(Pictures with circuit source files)

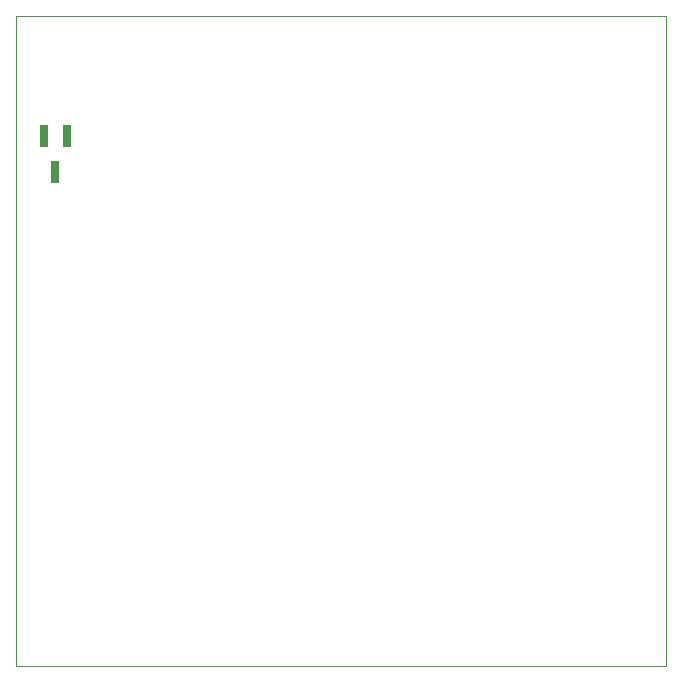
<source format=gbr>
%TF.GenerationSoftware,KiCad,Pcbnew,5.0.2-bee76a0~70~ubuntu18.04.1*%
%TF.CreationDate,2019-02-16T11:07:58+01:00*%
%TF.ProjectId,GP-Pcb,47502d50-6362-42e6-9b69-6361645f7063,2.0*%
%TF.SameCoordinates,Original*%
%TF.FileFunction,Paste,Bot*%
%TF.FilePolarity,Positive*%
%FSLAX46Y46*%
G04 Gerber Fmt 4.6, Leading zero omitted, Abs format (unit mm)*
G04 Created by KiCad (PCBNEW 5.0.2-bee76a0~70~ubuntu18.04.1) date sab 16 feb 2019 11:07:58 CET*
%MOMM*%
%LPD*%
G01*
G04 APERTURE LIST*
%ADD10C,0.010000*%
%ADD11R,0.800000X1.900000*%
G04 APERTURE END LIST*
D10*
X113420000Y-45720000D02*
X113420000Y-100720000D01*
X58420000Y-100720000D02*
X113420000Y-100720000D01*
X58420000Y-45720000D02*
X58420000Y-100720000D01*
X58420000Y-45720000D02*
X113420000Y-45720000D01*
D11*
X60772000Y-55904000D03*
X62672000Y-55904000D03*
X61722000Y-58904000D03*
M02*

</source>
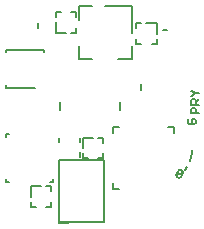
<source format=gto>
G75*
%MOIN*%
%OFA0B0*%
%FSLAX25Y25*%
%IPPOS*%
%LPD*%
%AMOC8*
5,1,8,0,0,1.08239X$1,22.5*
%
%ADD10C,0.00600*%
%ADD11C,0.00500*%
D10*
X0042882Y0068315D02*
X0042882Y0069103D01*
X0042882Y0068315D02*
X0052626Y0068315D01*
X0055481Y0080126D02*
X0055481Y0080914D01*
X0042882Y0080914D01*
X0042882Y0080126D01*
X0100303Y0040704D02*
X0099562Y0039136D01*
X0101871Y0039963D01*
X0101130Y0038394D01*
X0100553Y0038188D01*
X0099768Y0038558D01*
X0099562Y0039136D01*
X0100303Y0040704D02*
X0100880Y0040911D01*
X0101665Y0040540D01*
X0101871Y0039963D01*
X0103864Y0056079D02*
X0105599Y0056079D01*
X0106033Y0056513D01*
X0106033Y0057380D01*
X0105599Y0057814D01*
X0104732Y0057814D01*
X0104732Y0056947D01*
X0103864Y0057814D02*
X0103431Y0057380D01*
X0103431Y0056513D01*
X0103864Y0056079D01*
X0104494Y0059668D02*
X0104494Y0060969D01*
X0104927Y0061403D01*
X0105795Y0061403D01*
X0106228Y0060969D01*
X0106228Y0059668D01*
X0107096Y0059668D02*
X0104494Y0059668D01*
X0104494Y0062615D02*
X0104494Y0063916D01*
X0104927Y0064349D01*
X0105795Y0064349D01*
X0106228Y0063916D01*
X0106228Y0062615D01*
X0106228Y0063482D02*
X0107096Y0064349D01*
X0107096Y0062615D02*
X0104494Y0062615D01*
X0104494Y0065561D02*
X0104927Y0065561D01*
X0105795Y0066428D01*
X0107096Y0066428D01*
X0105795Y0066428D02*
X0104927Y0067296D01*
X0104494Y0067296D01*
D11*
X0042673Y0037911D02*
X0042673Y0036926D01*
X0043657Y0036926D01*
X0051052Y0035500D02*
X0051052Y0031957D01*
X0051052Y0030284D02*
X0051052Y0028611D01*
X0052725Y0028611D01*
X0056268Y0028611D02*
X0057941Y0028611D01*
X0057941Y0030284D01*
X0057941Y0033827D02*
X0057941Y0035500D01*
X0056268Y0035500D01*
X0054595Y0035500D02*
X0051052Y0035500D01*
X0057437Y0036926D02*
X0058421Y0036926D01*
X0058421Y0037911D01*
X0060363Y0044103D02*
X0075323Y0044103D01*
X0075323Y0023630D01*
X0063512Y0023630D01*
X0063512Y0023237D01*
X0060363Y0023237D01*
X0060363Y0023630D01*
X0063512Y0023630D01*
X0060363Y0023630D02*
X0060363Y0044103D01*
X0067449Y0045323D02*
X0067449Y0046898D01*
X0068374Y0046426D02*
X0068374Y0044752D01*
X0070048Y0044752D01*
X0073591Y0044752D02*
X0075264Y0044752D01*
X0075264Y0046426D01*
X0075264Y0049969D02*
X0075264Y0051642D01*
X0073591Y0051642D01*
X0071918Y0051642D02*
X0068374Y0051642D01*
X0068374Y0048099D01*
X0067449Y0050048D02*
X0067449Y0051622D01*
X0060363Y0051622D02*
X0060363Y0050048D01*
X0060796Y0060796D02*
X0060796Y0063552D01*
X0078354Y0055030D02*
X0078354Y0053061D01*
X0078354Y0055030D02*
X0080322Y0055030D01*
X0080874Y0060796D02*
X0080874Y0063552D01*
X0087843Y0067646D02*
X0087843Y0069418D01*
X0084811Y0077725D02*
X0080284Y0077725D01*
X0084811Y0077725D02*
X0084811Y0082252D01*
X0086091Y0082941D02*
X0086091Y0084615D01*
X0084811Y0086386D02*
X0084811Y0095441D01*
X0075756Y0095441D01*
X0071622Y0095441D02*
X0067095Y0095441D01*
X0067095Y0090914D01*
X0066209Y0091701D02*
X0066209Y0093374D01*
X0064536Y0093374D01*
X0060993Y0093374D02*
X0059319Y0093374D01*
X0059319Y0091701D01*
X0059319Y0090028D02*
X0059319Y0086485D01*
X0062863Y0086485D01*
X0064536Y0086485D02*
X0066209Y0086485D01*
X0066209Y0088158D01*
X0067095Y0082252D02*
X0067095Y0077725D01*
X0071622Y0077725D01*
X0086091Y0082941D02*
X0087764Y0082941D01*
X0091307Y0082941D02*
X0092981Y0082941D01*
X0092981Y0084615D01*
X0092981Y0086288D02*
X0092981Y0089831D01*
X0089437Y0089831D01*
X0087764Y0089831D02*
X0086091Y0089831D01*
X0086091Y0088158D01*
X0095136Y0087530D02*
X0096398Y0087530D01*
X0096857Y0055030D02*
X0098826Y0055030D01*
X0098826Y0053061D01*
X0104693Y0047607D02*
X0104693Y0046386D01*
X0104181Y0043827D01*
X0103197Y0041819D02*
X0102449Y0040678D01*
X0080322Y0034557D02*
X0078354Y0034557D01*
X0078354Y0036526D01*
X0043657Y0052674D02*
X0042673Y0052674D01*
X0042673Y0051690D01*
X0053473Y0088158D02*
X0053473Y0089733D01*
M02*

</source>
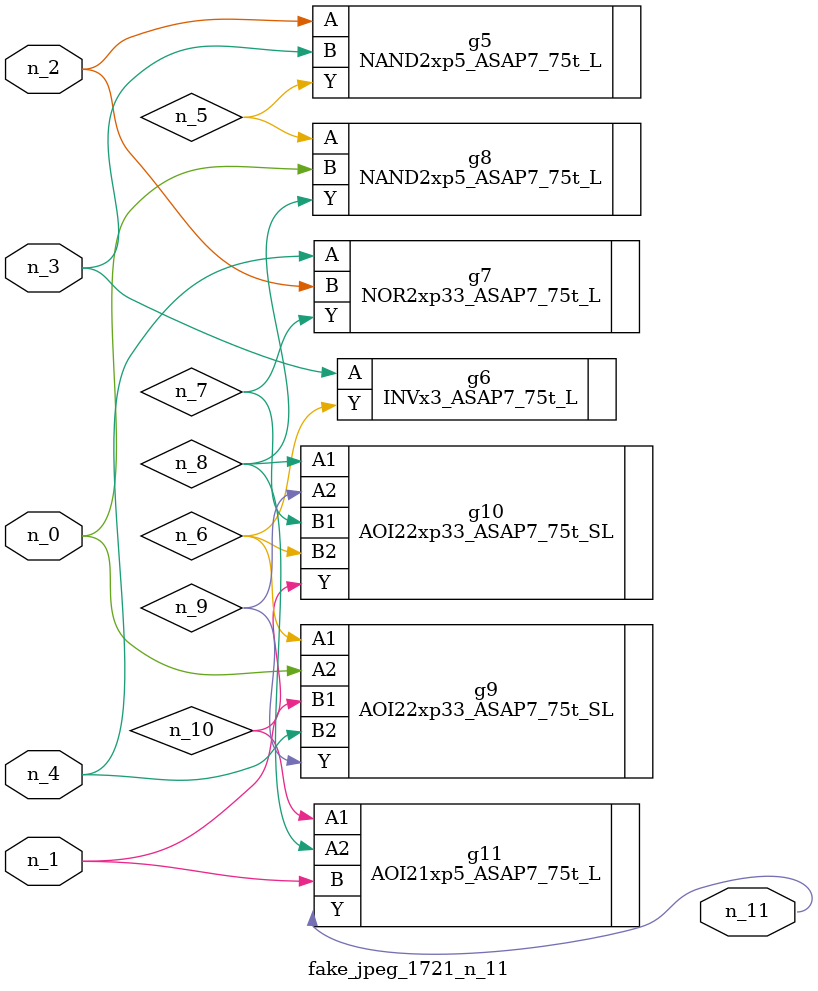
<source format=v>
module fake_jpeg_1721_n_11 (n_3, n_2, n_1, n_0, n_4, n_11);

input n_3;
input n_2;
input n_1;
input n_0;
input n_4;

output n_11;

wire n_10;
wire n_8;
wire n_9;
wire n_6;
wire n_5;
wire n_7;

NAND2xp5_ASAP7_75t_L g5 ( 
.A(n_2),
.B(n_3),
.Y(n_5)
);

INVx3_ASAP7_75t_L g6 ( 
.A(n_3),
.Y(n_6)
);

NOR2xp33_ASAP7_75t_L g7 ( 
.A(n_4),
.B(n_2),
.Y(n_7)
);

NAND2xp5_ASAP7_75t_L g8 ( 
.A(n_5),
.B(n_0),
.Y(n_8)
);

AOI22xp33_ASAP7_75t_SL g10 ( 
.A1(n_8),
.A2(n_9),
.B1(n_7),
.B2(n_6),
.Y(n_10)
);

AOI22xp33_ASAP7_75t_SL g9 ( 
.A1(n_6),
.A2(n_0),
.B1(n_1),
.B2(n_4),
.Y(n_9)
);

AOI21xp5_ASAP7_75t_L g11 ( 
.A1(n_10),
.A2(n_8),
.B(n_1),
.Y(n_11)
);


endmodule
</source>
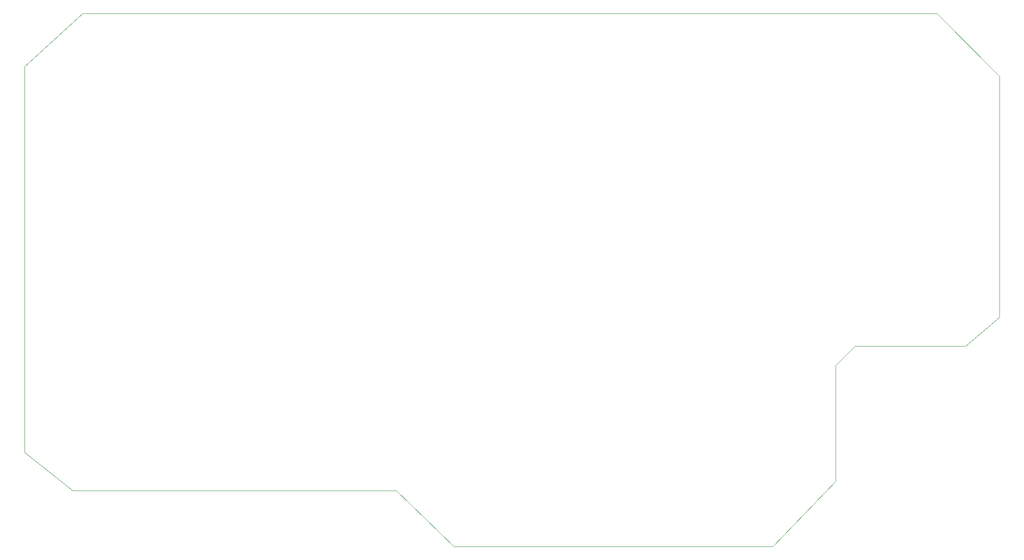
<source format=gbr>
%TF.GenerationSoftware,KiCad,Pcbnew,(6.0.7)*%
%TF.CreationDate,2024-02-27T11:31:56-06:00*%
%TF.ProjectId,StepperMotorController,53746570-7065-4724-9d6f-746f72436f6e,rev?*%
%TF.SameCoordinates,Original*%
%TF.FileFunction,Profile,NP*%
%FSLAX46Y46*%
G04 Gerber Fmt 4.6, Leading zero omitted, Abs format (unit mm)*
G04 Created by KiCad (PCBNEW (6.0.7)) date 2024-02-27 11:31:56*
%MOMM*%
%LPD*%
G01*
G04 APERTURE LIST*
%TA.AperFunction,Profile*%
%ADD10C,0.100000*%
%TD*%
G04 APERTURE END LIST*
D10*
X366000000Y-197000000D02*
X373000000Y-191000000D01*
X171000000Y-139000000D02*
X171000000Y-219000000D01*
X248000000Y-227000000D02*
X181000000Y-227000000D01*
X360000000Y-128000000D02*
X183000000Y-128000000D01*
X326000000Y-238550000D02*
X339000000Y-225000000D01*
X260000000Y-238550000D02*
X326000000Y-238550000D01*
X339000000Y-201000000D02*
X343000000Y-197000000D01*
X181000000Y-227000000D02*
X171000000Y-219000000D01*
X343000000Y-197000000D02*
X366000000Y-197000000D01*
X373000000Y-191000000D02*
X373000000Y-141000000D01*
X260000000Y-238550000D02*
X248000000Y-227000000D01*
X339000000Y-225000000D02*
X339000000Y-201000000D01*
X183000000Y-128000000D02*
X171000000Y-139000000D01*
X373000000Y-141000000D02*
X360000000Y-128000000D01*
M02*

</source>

(Try it): Beginning with the first line of the entries above, repeat each line word for word until the line with "X0043657Y0036926D01*" has been given too. Omit the pictures.

(Exercise solution):
<source format=gbr>
%TF.GenerationSoftware,KiCad,Pcbnew,5.0.2-bee76a0~70~ubuntu18.04.1*%
%TF.CreationDate,2019-02-16T11:07:58+01:00*%
%TF.ProjectId,GP-Pcb,47502d50-6362-42e6-9b69-6361645f7063,2.0*%
%TF.SameCoordinates,Original*%
%TF.FileFunction,Paste,Bot*%
%TF.FilePolarity,Positive*%
%FSLAX46Y46*%
G04 Gerber Fmt 4.6, Leading zero omitted, Abs format (unit mm)*
G04 Created by KiCad (PCBNEW 5.0.2-bee76a0~70~ubuntu18.04.1) date sab 16 feb 2019 11:07:58 CET*
%MOMM*%
%LPD*%
G01*
G04 APERTURE LIST*
%ADD10C,0.010000*%
%ADD11R,0.800000X1.900000*%
G04 APERTURE END LIST*
D10*
X113420000Y-45720000D02*
X113420000Y-100720000D01*
X58420000Y-100720000D02*
X113420000Y-100720000D01*
X58420000Y-45720000D02*
X58420000Y-100720000D01*
X58420000Y-45720000D02*
X113420000Y-45720000D01*
D11*
X60772000Y-55904000D03*
X62672000Y-55904000D03*
X61722000Y-58904000D03*
M02*

</source>
<source format=gto>
G75*
%MOIN*%
%OFA0B0*%
%FSLAX25Y25*%
%IPPOS*%
%LPD*%
%AMOC8*
5,1,8,0,0,1.08239X$1,22.5*
%
%ADD10C,0.00600*%
%ADD11C,0.00500*%
D10*
X0042882Y0068315D02*
X0042882Y0069103D01*
X0042882Y0068315D02*
X0052626Y0068315D01*
X0055481Y0080126D02*
X0055481Y0080914D01*
X0042882Y0080914D01*
X0042882Y0080126D01*
X0100303Y0040704D02*
X0099562Y0039136D01*
X0101871Y0039963D01*
X0101130Y0038394D01*
X0100553Y0038188D01*
X0099768Y0038558D01*
X0099562Y0039136D01*
X0100303Y0040704D02*
X0100880Y0040911D01*
X0101665Y0040540D01*
X0101871Y0039963D01*
X0103864Y0056079D02*
X0105599Y0056079D01*
X0106033Y0056513D01*
X0106033Y0057380D01*
X0105599Y0057814D01*
X0104732Y0057814D01*
X0104732Y0056947D01*
X0103864Y0057814D02*
X0103431Y0057380D01*
X0103431Y0056513D01*
X0103864Y0056079D01*
X0104494Y0059668D02*
X0104494Y0060969D01*
X0104927Y0061403D01*
X0105795Y0061403D01*
X0106228Y0060969D01*
X0106228Y0059668D01*
X0107096Y0059668D02*
X0104494Y0059668D01*
X0104494Y0062615D02*
X0104494Y0063916D01*
X0104927Y0064349D01*
X0105795Y0064349D01*
X0106228Y0063916D01*
X0106228Y0062615D01*
X0106228Y0063482D02*
X0107096Y0064349D01*
X0107096Y0062615D02*
X0104494Y0062615D01*
X0104494Y0065561D02*
X0104927Y0065561D01*
X0105795Y0066428D01*
X0107096Y0066428D01*
X0105795Y0066428D02*
X0104927Y0067296D01*
X0104494Y0067296D01*
D11*
X0042673Y0037911D02*
X0042673Y0036926D01*
X0043657Y0036926D01*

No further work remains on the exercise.